The Rho family is a member of the Ras-related superfamily of small GTP-binding proteins. The rho family itself consists of three subfamilies, rho, rac and cdc42. The rho subfamily has three closely related members, rhoA, rhoB and rhoC (1,2). Rho proteins have been implicated in the regulation of various actin-dependent cytoskeletal functions, such as control of cell morphology (3,4), formation of stress fibers and focal adhesions (4-6) and cell motility (7,8). Function of Rho has been shown to be associated with cellular transformation by Ras and overexpression of Rho induces apoptosis (9,10). We reported previously that azatyrosine, which can convert transformed cells to a normal phenotype, induces the expression of rhoB in c-Ha-ras-transformed cells (11). We also showed that stimulation of the expression of rhoB is involved in the biological action of azatyrosine (12).
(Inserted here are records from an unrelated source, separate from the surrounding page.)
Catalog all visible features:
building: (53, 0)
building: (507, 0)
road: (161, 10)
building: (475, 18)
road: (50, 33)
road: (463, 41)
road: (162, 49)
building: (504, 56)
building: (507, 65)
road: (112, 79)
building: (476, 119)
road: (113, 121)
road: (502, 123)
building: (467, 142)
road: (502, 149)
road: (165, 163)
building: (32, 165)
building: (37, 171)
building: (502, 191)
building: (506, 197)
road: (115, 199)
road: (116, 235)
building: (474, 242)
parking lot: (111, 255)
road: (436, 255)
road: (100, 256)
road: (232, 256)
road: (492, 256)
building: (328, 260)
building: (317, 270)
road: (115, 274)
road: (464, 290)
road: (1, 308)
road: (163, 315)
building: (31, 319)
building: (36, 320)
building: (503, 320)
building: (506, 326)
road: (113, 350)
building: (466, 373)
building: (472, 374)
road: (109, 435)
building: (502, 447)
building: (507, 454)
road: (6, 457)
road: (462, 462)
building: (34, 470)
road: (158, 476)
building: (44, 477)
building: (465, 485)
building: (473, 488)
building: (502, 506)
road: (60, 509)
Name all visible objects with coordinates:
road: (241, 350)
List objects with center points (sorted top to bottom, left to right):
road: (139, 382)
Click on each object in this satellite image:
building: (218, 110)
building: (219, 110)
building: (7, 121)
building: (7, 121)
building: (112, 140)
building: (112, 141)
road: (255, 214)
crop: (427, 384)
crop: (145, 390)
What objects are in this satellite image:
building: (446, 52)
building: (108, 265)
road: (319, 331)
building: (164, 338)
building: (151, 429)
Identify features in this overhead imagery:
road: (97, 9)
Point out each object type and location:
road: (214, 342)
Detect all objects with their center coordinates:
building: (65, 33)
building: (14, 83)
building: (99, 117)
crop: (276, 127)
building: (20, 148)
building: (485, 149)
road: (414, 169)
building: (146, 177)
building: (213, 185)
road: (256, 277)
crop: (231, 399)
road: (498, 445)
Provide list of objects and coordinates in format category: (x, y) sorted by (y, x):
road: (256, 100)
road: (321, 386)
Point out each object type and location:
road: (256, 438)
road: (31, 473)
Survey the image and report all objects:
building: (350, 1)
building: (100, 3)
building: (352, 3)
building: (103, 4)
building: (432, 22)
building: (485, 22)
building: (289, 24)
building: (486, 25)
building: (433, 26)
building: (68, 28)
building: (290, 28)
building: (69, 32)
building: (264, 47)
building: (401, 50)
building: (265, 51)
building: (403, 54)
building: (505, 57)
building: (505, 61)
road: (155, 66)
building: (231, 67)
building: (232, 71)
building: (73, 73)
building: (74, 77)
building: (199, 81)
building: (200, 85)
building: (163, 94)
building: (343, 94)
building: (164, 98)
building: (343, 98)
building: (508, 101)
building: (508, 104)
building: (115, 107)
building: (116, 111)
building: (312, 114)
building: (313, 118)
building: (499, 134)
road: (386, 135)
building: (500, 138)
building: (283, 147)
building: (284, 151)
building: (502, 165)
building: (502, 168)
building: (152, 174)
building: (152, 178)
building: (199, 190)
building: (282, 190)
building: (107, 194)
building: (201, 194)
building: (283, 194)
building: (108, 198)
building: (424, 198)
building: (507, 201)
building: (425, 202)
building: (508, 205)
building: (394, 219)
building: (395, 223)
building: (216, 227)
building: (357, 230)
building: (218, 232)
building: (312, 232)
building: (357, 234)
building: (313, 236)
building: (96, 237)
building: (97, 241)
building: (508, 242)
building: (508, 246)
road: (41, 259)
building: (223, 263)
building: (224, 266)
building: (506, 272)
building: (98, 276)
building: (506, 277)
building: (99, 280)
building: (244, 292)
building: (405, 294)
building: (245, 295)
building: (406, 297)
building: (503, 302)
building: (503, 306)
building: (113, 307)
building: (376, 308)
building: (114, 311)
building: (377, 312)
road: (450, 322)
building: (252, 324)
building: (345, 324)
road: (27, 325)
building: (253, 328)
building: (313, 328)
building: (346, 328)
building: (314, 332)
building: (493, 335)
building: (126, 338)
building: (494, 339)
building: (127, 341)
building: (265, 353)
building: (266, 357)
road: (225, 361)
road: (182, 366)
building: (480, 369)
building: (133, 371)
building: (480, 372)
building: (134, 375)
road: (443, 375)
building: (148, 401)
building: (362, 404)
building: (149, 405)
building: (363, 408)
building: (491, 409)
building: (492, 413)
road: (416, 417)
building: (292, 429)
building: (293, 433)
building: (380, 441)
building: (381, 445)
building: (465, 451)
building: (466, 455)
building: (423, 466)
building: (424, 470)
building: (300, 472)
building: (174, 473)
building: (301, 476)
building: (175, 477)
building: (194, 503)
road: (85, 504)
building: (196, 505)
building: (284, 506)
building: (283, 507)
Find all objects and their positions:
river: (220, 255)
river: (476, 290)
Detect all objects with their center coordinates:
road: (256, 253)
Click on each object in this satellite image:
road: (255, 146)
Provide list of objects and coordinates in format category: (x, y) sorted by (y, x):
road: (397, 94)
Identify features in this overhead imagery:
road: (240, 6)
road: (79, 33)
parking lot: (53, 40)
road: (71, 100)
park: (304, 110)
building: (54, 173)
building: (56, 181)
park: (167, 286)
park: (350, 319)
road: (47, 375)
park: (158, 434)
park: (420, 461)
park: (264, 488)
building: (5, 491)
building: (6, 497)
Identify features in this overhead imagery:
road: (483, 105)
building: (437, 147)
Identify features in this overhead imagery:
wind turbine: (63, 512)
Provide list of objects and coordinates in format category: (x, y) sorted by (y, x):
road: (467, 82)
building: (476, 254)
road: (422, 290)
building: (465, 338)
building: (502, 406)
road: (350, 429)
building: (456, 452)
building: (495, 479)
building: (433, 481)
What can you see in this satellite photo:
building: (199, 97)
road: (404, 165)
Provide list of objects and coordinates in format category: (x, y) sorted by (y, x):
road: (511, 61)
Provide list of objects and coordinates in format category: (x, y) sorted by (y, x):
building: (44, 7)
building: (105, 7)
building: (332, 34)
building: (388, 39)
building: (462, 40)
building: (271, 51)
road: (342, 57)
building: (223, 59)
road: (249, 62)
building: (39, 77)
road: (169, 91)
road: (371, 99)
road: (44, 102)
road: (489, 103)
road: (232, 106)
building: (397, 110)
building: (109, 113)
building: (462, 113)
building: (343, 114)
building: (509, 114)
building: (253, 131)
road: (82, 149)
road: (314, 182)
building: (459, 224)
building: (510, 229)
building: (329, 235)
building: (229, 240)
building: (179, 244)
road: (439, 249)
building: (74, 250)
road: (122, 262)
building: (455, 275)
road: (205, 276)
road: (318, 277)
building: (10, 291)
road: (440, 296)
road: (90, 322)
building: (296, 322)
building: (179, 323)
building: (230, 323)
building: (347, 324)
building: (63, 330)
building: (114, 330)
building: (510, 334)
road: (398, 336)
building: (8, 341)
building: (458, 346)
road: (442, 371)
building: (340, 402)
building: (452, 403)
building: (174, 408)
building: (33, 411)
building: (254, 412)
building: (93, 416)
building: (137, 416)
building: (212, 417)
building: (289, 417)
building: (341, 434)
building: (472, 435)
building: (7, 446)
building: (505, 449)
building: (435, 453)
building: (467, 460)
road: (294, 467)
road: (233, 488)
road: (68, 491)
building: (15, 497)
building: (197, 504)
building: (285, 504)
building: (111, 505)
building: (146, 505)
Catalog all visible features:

Thus, Rho proteins appear likely to function in both cellular transformation and apoptosis. Several enzymes appear to act downstream of Rho protein, namely, a genistein-sensitive kinase (13), phosphatidylinositol 4-phosphate 5-kinase (14) and phosphatidylinositol 3-kinase (15,16), and protein kinase N (PKN) and a PKN-related protein, rhophilin, have been identified as direct downstream targets of Rho protein (17,18). However, the way in which Rho proteins regulate cellular functions and the way in which Rho protein is regulated remain unclear. We have performed a detailed analysis of the promoter region of rhoB in an effort to increase our understanding of the mechanism of action of the rhoB gene. MATERIALS AND METHODS Isolation of the mouse rhoB gene. A genomic library of mouse fibroblast NIH 3T3 cells in the phage l FixII (Stratagene, La Jolla, CA, USA) was screened with complementary DNA (cDNA) for the human rhoB gene as the probe. The cDNA was kindly provided by Dr. P. Madaule (Dept. of Pharmacology, Kyoto University). Oligonucleotide
1
To whom correspondence should be addressed. Fax.: 81-298-77-2027. 688
0006-291X/96 $18.00 Copyright q 1996 by Academic Press, Inc. All rights of reproduction in any form reserved.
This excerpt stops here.